The mold outbreak, which first became public in the fall of 2015 when just the first two cases were known, sent shockwaves across UPMC, resulting in multiple investigations — both by UPMC itself and the federal Centers for Disease Control and Prevention.
As a result, UPMC temporarily shut down its heart and lung transplant programs at UPMC Presbyterian Hospital, and made changes to the way it provides linens to immunocompromised patients, as well as how it administered antibiotics.
UPMC went so far as to fund its own nationwide study of 15 other transplant and cancer centers around the country to see if they could find mold on hospital linens — they did find mold on linens in other hospitals — a finding that was at the heart of most of the cases at UPMC, though it was dismissed as the cause for the earliest cases by the CDC.
UPMC spokeswoman Allison Hydzik said in an emailed statement last week that the UPMC study on linens and mold at other hospitals — which it published in the March 2019, edition of Clinical Infectious Diseases — was something UPMC promised to do.
“As an academic medical center, we have said all along that we’re committed to investigating this situation and sharing our findings with peer institutions,” she said in an emailed statement. “The authors were careful to note that the data does not link health care linens to infections.”
Settlements finalized over the last two weeks were for the following cases:
— Lyle C. Dearth, 47, of Friendly, W.Va. died Sept. 17, 2015, following a liver transplant at UPMC Montefiore.
— Katherine Landman, 44, of New Castle, who died Oct. 11, 2015, following a bone marrow transplant at UPMC Shadyside.
— Che DuVall, 70, of Perryopolis, who died Feb. 6, 2016, following a double lung transplant at UPMC Presbyterian.
— Marita Madsen, 65, of Shaler, who died Aug. 19, 2016, after being admitted for a blood transfusion at UPMC Shadyside.
— Daniel Krieg, 56, of St. Marys, who died July 9, 2016, after being admitted with pneumonia at UPMC Montefiore.
— John Haines, 65, of Upper St. Clair, who died Oct. 7, 2016, while being treated for leukemia and pneumonia at UPMC Shadyside.
— Asa Thompkins, who was diagnosed with a mold infection Jan. 31, 2016, following treatment for a colostomy hemorrhage at UPMC. He survived the infection.
There is one other case still pending in Allegheny County court that was not part of the settlement — the case of Larry B. Brown Jr., 49, of Latrobe.
Mr. Brown died May 10, 2017, after being treated in December 2014 and January 2015 at UPMC Shadyside, for a necrotic kidney, where he contracted a mold infection. His attorney did not return a call for comment.

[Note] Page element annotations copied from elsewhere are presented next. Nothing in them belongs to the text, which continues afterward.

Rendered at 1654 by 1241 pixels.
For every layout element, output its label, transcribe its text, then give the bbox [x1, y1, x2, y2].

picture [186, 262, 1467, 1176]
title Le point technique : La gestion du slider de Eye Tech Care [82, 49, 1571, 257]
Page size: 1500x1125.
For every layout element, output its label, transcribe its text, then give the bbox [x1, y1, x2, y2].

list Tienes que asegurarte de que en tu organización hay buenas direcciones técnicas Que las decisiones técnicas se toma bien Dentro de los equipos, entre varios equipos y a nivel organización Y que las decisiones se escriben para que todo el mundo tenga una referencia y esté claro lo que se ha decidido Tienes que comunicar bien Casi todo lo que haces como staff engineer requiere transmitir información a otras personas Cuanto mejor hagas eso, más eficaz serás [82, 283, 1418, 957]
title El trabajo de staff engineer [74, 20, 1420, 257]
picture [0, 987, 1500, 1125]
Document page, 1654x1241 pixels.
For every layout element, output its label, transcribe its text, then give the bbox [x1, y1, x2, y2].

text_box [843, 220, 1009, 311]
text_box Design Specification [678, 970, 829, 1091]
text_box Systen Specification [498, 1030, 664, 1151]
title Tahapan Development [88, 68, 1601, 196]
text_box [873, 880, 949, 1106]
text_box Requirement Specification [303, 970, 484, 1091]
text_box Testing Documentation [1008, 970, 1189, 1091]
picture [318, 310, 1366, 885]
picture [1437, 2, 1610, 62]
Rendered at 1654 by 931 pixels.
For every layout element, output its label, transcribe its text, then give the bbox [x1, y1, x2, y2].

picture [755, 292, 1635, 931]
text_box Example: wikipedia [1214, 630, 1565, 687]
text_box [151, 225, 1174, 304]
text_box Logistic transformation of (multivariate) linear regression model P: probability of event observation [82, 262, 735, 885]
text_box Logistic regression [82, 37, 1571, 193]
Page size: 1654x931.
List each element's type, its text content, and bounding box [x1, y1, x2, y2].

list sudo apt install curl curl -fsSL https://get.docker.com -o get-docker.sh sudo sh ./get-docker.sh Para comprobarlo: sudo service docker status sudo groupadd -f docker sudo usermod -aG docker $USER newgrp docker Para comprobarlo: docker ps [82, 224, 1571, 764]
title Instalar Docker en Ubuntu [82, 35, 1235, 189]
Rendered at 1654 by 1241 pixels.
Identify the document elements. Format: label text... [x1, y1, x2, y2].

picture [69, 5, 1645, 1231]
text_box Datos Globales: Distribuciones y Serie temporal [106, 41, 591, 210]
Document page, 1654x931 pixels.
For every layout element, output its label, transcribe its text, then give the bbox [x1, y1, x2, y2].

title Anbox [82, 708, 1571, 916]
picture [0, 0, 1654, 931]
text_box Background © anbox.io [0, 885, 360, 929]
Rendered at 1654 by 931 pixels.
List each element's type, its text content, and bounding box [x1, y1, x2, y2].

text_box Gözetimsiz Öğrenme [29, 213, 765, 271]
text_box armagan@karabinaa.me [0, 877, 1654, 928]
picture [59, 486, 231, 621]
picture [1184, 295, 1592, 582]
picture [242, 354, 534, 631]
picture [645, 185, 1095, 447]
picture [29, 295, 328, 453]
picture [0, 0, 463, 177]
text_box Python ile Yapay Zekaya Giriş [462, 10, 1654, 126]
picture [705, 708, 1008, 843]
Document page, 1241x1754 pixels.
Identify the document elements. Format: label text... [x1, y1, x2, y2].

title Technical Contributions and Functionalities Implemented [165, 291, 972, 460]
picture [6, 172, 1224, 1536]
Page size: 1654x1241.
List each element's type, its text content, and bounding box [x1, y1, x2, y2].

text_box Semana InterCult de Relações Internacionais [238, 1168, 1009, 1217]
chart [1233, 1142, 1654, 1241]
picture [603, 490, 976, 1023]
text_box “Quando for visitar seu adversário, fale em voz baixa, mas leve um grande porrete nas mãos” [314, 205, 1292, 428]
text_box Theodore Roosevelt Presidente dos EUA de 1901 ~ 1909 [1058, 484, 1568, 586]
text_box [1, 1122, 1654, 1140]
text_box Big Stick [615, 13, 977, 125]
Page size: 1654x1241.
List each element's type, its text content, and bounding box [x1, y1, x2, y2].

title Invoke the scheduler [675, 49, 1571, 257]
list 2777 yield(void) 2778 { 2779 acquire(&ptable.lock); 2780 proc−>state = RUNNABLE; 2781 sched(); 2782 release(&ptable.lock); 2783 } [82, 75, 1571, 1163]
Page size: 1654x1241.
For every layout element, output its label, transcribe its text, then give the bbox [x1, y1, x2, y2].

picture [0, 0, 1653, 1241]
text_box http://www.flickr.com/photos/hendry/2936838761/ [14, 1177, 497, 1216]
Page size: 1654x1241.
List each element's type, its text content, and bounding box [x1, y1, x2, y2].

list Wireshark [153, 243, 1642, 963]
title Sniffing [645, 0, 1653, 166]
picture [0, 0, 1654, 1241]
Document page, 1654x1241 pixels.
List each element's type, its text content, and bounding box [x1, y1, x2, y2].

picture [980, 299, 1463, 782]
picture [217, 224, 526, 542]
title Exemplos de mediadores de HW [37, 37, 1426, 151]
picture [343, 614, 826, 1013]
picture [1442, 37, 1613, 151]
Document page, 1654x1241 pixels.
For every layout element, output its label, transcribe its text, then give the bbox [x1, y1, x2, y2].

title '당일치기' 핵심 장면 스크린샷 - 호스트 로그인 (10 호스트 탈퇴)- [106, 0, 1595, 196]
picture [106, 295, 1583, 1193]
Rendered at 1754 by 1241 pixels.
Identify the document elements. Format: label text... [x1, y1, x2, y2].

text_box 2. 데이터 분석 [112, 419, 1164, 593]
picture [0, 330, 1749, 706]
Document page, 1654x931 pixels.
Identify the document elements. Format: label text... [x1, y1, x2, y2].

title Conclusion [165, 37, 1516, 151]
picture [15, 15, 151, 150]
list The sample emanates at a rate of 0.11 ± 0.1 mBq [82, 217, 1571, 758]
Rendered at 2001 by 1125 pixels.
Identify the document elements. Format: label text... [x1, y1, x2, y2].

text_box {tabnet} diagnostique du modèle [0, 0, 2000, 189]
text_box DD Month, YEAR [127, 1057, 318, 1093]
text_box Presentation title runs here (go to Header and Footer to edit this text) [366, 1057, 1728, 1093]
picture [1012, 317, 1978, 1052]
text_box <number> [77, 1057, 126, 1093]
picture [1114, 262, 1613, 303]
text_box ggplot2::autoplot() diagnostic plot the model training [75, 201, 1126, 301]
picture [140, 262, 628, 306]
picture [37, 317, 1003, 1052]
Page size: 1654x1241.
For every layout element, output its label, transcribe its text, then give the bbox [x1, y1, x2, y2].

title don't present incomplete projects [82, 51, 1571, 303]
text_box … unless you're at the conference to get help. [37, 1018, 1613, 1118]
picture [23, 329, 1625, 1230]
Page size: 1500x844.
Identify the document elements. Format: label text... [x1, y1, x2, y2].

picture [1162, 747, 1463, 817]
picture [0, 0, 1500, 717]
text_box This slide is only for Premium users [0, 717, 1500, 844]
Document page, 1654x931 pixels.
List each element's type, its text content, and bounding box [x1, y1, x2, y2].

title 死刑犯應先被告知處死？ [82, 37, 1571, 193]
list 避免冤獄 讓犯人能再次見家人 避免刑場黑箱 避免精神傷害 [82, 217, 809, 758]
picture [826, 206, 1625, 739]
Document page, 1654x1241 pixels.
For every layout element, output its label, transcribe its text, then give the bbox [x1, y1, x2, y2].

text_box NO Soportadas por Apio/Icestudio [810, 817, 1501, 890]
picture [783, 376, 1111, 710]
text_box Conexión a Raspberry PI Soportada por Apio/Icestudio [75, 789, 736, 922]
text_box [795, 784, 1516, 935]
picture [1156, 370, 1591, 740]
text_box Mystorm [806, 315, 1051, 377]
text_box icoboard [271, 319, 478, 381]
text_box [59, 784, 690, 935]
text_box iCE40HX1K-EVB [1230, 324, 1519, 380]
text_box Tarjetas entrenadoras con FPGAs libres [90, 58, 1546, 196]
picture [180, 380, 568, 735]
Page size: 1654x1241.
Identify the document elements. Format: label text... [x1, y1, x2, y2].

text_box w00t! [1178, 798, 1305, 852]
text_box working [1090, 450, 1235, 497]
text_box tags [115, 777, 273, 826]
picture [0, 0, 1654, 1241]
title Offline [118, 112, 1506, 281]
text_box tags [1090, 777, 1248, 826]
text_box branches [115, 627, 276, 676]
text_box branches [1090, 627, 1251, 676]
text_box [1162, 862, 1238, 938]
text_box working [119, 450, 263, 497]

The two prior cases settled for $1.35 million each in 2016 were: Tracy Fischer, 47, of Erie, who died Oct. 1, 2014, following a heart transplant at UPMC Presbyterian; and Shelby Slagle, 27, or Groveport, Ohio, who died June 26, 2015, following a heart transplant at UPMC Presbyterian.
Jim Dattilo, the attorney who represented the Fischer family, said those cases were left public despite a request that the settlements be sealed — a request made to the families by UPMC, according to the settlement document — because the judge overseeing the cases, Ronald Folino, refused to seal them.
“Judge Folino didn’t believe in sealed settlements and ordered them unsealed,” Mr. Dattilo said. “I agree with him in general. If tort law is going to work, the whole idea is to make the world a safer place, and the more knowledge people have, the better.”